A estratégia de defesa nacional dos Estados Unidos para 2026 deixou de citar explicitamente a dissuasão ampliada, pressionando aliados a aumentar gastos próprios em defesa. Analistas apontam que essa mudança acelera a reconsideração da aquisição de armas nucleares por diversos países.
Por décadas, nações aliadas confiaram na proteção nuclear americana, dispensando o desenvolvimento de armas próprias. Contudo, a percepção de que Washington se mostra cada vez mais “desvinculada e pouco confiável” impulsiona a busca por “diversas formas de autonomia estratégica”, afirmou Ankit Panda, pesquisador da Fundação Carnegie para a Paz Internacional.
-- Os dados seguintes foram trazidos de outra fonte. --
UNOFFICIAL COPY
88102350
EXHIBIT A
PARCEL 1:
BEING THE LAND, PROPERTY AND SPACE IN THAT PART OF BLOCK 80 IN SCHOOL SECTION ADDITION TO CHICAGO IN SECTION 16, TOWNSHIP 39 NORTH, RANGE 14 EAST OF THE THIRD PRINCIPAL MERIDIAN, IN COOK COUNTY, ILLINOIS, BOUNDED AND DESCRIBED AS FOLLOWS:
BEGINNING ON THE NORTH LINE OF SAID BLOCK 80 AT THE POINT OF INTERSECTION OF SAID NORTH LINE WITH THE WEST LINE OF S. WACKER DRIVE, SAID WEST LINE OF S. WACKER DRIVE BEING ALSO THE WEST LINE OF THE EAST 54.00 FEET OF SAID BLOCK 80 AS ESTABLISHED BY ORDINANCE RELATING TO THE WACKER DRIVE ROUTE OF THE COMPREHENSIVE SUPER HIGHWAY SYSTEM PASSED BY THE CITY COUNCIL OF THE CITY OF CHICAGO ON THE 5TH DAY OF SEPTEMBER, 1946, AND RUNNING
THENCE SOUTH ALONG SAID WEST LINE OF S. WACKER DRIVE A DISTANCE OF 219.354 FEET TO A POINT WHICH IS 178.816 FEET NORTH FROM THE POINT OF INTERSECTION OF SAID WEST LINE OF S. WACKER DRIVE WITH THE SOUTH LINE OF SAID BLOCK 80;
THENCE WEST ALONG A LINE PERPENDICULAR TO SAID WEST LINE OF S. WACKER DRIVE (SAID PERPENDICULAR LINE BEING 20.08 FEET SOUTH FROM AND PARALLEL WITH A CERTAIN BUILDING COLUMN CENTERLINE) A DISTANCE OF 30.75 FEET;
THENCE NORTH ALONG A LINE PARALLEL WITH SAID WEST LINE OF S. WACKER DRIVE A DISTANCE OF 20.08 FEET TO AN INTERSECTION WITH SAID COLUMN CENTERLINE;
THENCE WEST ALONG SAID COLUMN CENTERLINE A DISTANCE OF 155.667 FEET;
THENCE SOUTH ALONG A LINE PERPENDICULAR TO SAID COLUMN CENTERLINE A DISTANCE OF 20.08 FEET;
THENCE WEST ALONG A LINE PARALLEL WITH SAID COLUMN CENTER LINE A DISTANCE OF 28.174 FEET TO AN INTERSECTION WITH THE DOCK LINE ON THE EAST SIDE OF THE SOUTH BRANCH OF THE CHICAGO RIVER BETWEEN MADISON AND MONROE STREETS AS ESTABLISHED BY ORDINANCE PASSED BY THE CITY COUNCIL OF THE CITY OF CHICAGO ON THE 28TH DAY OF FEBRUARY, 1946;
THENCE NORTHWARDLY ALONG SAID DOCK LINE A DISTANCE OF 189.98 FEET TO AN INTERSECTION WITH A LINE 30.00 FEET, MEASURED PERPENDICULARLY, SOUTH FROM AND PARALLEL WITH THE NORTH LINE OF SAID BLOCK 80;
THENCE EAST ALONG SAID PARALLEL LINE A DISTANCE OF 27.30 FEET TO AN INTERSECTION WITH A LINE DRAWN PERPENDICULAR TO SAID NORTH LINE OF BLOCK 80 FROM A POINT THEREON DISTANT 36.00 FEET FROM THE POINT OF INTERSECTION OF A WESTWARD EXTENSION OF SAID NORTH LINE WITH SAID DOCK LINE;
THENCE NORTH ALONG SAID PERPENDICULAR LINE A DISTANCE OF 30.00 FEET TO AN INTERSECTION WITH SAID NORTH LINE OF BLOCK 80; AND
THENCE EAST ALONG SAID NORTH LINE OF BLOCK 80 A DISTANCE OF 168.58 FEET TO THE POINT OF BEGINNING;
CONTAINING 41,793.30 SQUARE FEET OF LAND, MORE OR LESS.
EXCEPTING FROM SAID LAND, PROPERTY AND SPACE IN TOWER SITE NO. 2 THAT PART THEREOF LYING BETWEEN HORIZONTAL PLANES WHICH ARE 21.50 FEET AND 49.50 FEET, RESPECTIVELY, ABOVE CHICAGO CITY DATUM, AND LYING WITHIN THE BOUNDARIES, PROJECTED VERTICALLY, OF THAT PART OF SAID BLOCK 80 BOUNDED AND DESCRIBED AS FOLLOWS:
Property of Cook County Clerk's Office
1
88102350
O presidente americano, Donald Trump, ordenou, recentemente, a redução de exercícios militares conjuntos com a Coreia do Sul, alegando que tais treinamentos enviavam um sinal “totalmente inadequado e hostil” à Coreia do Norte. Paralelamente, os EUA iniciaram negociações sobre o enriquecimento de urânio na Coreia do Sul e firmaram um pacto nuclear civil com a Arábia Saudita.
Na Europa, o presidente francês Emmanuel Macron aumentou o arsenal nuclear do país em março, prometendo estender seu guarda-chuva a outros membros do bloco, iniciativa na qual nove países, incluindo Alemanha e Grécia, aderiram. O Japão também intensifica esforços na área, sob a liderança da primeira-ministra Sanae Takaichi.
Líderes da Lituânia e da Finlândia, fronteiriços da Rússia, aproximam-se da revogação de proibições antigas ao desenvolvimento nuclear. Shounak Set, pesquisador da Escola de Estudos Internacionais S. Rajaratnam, em Singapura, alertou que tais esforços podem aumentar tensões, forçando adversários a reagir e elevando riscos de segurança.